BEGIN

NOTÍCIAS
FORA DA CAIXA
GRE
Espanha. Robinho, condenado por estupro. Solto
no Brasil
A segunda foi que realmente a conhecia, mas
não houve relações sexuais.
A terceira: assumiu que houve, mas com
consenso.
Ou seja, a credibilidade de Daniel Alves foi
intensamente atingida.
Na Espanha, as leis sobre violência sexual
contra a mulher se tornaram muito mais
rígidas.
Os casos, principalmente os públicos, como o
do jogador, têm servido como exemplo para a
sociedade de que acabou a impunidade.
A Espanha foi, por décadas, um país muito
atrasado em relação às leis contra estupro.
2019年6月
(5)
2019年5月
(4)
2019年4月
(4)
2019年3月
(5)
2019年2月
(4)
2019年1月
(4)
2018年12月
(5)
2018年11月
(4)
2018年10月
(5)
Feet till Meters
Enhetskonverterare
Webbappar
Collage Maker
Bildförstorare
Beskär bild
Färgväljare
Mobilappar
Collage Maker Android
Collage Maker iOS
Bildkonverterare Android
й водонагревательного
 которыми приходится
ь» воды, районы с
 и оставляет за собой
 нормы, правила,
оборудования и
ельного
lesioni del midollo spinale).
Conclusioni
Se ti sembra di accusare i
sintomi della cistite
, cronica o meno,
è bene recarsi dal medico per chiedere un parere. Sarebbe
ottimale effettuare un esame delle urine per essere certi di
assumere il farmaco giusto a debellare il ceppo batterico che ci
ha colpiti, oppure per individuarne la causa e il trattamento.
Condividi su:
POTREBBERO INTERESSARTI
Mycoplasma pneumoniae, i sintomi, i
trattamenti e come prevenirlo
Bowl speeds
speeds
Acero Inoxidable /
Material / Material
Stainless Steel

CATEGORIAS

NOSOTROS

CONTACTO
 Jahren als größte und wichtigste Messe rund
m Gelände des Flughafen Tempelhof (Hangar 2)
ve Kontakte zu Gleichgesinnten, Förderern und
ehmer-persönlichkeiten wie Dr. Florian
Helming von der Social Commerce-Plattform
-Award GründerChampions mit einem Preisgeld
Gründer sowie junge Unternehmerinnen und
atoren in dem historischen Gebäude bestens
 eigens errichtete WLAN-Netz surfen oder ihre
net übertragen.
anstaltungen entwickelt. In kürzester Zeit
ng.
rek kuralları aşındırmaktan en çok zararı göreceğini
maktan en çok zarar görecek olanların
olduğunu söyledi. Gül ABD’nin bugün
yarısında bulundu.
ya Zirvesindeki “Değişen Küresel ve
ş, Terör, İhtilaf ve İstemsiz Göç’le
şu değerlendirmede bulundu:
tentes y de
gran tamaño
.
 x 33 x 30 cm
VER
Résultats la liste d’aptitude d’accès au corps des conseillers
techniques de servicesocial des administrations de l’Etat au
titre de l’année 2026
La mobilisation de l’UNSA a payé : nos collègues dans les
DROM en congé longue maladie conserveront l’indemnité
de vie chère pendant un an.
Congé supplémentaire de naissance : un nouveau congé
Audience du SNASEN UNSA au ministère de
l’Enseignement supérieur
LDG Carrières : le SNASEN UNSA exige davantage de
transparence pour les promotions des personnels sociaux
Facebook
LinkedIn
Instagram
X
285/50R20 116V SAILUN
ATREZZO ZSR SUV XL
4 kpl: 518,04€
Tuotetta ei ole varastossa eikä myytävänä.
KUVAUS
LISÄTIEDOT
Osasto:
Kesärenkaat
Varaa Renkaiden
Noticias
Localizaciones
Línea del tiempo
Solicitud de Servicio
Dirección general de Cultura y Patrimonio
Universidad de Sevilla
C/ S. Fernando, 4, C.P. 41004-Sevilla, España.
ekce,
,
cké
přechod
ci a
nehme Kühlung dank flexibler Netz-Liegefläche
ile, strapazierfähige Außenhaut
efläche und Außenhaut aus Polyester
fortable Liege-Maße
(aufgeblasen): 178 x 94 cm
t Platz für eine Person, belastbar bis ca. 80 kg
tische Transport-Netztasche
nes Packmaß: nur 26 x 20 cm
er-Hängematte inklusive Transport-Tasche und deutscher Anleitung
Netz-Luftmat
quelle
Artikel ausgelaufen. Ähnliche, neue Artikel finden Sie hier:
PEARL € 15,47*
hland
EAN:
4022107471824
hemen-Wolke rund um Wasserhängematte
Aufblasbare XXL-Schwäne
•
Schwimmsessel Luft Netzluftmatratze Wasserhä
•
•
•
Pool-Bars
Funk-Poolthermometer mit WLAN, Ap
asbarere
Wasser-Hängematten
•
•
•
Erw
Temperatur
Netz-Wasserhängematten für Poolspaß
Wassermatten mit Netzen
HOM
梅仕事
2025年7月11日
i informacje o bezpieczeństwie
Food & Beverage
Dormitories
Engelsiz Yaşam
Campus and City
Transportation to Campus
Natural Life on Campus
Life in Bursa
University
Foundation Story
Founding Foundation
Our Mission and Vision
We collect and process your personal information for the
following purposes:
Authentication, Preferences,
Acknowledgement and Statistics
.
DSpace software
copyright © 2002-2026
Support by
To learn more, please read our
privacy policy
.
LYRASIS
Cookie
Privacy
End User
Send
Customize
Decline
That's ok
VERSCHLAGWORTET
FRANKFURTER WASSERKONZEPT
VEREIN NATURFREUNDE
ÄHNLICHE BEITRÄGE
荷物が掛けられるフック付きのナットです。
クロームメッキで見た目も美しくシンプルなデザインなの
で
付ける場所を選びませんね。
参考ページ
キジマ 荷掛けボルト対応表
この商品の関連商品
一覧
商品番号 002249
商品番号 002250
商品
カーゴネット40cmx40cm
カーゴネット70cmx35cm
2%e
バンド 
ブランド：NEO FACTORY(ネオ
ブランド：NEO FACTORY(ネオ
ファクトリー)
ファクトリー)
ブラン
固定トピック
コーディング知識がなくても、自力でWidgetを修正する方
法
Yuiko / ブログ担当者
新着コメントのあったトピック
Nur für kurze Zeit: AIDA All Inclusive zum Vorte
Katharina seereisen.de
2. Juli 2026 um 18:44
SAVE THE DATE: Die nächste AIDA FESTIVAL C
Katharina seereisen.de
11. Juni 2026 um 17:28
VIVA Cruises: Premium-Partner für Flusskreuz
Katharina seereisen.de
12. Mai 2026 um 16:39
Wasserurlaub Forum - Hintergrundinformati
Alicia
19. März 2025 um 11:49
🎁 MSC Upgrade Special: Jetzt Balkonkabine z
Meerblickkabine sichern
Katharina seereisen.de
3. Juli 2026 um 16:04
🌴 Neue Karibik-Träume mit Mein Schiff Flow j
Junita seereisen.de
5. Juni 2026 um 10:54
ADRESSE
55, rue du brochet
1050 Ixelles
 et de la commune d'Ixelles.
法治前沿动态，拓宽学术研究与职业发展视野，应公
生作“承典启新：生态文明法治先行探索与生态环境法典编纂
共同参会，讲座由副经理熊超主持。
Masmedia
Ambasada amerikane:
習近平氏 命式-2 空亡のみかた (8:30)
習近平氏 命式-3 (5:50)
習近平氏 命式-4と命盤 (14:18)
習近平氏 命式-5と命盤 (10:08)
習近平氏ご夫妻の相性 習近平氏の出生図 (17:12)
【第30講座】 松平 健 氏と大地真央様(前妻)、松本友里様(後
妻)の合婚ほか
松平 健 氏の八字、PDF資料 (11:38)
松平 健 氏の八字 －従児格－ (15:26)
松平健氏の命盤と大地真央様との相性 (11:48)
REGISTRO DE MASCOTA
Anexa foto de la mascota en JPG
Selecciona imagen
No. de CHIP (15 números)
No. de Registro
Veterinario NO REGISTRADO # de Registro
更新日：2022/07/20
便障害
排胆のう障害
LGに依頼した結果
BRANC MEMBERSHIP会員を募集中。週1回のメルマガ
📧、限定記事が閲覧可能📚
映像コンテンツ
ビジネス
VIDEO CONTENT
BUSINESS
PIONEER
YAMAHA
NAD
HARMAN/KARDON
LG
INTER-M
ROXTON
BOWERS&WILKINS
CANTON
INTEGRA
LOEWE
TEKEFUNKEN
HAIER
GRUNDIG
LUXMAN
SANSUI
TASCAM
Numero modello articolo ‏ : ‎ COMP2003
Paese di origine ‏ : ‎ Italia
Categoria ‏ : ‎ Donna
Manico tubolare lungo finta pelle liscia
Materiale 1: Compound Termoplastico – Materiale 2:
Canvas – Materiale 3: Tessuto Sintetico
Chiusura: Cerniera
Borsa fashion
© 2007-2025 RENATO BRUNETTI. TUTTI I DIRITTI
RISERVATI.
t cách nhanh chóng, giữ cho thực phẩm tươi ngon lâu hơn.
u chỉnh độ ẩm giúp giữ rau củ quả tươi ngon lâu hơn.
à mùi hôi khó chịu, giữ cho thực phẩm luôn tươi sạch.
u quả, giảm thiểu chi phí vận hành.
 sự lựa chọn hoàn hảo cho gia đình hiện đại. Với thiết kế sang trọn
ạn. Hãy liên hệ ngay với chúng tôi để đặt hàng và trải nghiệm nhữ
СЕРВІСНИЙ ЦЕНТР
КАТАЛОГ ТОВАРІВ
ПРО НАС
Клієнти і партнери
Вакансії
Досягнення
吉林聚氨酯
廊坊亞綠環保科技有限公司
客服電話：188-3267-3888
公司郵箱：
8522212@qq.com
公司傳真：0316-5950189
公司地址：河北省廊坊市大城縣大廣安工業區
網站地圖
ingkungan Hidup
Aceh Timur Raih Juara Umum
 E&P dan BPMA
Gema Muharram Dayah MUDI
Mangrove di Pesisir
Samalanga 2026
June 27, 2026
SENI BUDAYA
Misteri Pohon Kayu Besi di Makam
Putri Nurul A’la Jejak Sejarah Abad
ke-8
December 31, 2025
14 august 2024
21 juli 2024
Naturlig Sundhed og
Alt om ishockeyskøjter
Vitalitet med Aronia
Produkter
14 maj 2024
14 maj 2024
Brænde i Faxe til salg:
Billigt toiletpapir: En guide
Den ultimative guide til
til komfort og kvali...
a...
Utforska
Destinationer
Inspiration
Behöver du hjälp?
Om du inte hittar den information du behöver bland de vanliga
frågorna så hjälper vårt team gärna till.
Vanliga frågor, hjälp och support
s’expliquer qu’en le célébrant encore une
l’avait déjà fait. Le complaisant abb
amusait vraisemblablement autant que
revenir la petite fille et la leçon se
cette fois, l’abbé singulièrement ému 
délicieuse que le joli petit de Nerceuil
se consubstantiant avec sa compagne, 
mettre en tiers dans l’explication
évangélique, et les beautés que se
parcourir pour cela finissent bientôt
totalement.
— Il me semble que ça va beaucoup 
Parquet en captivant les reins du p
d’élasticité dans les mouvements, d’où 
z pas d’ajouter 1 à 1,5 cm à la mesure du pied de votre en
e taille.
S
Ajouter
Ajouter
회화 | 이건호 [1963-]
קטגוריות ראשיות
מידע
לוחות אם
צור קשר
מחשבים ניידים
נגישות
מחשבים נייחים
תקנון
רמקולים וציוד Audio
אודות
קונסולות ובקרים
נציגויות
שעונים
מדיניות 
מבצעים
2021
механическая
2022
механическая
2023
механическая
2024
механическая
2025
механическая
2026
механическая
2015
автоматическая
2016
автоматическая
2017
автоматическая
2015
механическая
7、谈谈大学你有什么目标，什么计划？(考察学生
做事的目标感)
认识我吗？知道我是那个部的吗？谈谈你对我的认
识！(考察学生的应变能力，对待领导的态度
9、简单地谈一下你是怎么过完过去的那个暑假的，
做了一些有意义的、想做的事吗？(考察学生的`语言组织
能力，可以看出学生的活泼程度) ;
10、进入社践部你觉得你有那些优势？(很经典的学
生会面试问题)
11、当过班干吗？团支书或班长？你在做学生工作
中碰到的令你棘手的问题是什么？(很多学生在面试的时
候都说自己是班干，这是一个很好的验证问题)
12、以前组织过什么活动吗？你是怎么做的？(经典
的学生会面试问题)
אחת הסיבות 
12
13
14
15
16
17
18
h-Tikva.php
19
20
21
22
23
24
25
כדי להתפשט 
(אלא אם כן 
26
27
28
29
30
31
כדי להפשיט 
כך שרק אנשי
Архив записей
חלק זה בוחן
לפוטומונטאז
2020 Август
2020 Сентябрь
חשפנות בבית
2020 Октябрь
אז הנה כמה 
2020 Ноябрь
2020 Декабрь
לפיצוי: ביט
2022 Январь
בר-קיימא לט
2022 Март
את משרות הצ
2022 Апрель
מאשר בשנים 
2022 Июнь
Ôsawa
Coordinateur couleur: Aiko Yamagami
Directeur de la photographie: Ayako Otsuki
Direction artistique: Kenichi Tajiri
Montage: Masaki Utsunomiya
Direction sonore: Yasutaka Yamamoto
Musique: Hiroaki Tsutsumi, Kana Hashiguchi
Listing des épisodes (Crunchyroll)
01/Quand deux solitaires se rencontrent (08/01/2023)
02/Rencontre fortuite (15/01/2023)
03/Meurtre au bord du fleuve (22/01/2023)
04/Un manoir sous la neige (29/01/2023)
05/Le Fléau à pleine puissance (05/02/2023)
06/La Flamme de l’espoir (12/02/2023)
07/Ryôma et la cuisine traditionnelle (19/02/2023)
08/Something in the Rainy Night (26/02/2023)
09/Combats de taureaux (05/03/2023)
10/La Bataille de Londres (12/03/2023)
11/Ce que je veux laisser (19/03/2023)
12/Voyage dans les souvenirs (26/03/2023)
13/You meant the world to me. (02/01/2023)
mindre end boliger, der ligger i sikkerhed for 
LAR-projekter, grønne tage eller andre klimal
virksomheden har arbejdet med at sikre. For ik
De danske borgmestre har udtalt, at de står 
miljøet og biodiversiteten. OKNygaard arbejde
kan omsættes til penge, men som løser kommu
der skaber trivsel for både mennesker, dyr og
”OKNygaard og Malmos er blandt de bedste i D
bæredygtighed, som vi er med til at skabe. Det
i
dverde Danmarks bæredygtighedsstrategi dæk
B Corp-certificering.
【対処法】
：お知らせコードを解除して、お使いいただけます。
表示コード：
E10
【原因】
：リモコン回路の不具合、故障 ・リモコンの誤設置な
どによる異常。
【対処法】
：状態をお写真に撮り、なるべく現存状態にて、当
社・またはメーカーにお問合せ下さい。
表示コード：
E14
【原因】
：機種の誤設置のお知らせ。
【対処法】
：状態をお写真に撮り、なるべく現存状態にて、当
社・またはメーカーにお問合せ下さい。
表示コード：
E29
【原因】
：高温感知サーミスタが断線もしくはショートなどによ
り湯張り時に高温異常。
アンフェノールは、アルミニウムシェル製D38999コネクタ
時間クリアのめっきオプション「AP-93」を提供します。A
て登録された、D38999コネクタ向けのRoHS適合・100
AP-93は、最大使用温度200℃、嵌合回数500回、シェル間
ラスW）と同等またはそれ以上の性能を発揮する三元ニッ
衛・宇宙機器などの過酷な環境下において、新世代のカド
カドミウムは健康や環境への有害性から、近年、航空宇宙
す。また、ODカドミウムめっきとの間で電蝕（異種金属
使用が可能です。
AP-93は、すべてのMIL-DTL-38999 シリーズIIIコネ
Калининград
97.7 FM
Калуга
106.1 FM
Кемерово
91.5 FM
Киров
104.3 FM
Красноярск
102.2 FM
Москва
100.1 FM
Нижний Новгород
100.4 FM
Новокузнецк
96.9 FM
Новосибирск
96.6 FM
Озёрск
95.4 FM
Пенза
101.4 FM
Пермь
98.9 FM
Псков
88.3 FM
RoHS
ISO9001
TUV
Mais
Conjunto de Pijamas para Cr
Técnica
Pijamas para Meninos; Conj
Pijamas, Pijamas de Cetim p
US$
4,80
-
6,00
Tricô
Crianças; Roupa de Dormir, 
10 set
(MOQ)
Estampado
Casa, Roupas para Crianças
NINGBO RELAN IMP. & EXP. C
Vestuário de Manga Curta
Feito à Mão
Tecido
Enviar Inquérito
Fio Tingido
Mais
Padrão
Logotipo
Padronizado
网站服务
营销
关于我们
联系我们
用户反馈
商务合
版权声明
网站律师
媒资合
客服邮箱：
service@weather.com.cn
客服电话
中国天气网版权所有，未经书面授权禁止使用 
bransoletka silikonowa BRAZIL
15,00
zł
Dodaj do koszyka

END

Requirement
In how many lines of the material does the string "muito" appear? Reply with the number only.

Answer box
2